Half a Million Israelis Join Latest Protest Against Netanyahu's Judicial Overhaul

Hadas Gold and Amir Tal / CNN
Half a Million Israelis Join Latest Protest Against Netanyahu's Judicial Overhaul A rally in Tel Aviv to protest the moves to overhaul the judicial system. (photo: Oded Balilty/AP)

Half a million Israelis took to the streets in the tenth consecutive week of protests against plans by the government of Benjamin Netanyahu to overhaul the country’s judicial system, organizers claimed.

Israel has a population of just over 9 million, so if organizers’ estimates are correct, about 5% of Israelis came out to voice their opposition to the proposed reforms.

Nearly half of the protesters – about 240,000 – gathered in Tel Aviv, the organizers said. In Jerusalem, several hundred demonstrators gathered in front of President Isaac Herzog’s house. They carried Israeli flags and chanted slogans including “Israel will not be a dictatorship.”

On Thursday, Herzog – whose role is largely ceremonial – urged the Netanyahu government to take the judicial overhaul legislation off the table.

Protesters and critics of Netanyahu’s plan say it would weaken the country’s courts and erode the judiciary’s ability to check the power of the country’s other branches of government.

The package of legislation would give Israel’s parliament, the Knesset, the power to overrule Supreme Court decisions with a simple majority. It would also give the government the power to nominate judges, which currently rests with a committee composed of judges, legal experts and politicians. It would remove power and independence from government ministries’ legal advisers, and take away the power of the courts to invalidate “unreasonable” government appointments, as the High Court did in January, forcing Netanyahu to fire Interior and Health Minister Aryeh Deri.
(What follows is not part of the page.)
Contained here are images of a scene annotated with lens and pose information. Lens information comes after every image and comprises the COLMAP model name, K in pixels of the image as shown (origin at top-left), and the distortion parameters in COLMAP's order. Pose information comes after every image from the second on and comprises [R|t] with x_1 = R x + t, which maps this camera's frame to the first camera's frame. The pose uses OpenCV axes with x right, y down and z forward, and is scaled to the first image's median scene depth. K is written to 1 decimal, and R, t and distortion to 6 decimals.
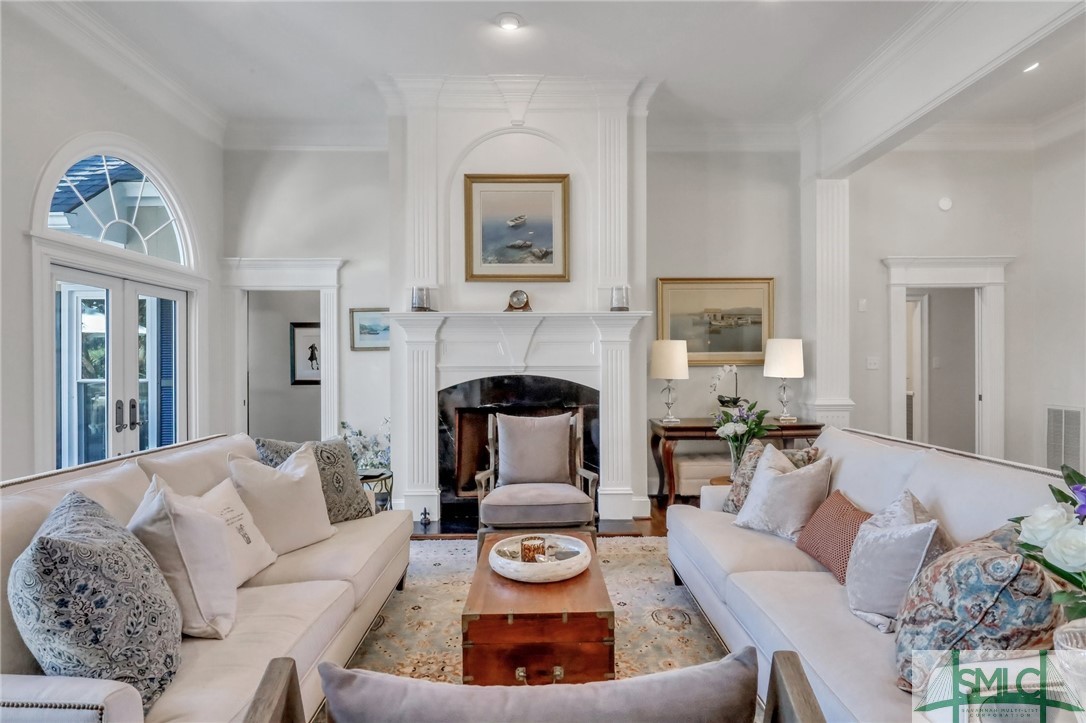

Critics accuse Netanyahu of pushing the legislation in order to get out of corruption trials he is currently facing. Netanyahu denies that, saying the trials are collapsing on their own, and that the changes are necessary after judicial overreach by unelected judges.
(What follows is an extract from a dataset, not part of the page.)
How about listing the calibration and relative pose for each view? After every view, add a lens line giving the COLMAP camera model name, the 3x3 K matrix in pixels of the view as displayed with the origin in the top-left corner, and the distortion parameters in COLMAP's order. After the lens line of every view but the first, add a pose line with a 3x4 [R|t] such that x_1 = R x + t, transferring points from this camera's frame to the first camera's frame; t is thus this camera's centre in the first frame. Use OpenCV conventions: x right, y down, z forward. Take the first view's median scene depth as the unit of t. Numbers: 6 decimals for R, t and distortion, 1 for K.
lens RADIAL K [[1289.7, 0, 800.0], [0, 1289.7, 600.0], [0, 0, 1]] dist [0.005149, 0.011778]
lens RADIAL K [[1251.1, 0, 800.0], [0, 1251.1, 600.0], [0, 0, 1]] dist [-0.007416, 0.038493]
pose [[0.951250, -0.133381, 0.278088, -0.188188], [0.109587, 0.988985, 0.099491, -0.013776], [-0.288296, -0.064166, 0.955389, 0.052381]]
Israel does not have a written constitution, but a set of what are called Basic Laws.

“We are done being polite,” said Shikma Bressler, an Israeli protest leader. “If the laws being suggested will pass, Israel will no longer be a democracy.”
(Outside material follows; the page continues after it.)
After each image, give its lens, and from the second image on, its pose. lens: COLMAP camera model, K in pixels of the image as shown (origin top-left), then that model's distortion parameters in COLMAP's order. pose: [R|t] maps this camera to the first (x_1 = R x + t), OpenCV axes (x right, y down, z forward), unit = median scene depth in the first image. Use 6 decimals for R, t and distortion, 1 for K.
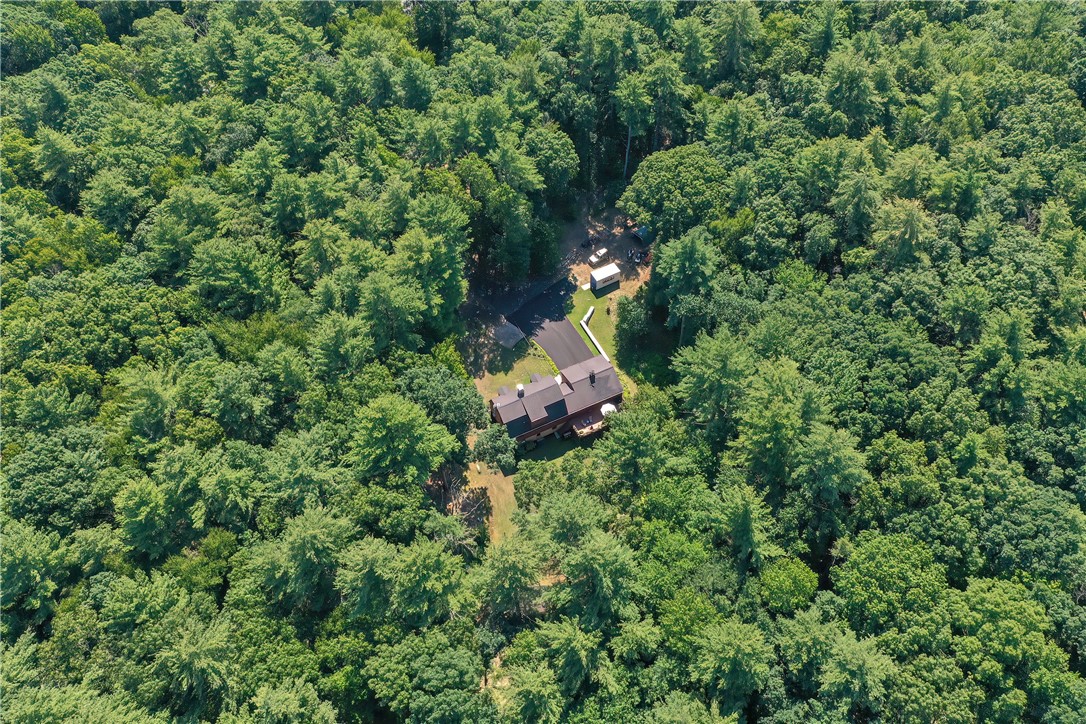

About two out of three (66%) Israelis believe the Supreme Court should have the power to strike down laws incompatible with Israel’s Basic Laws, and about the same proportion (63%) say they support the current system of nominating judges, according to a poll last month for the Israel Democracy Institute.

“The only thing this government cares about is crushing Israeli democracy,” opposition leader and former Prime Minister Yair Lapid said.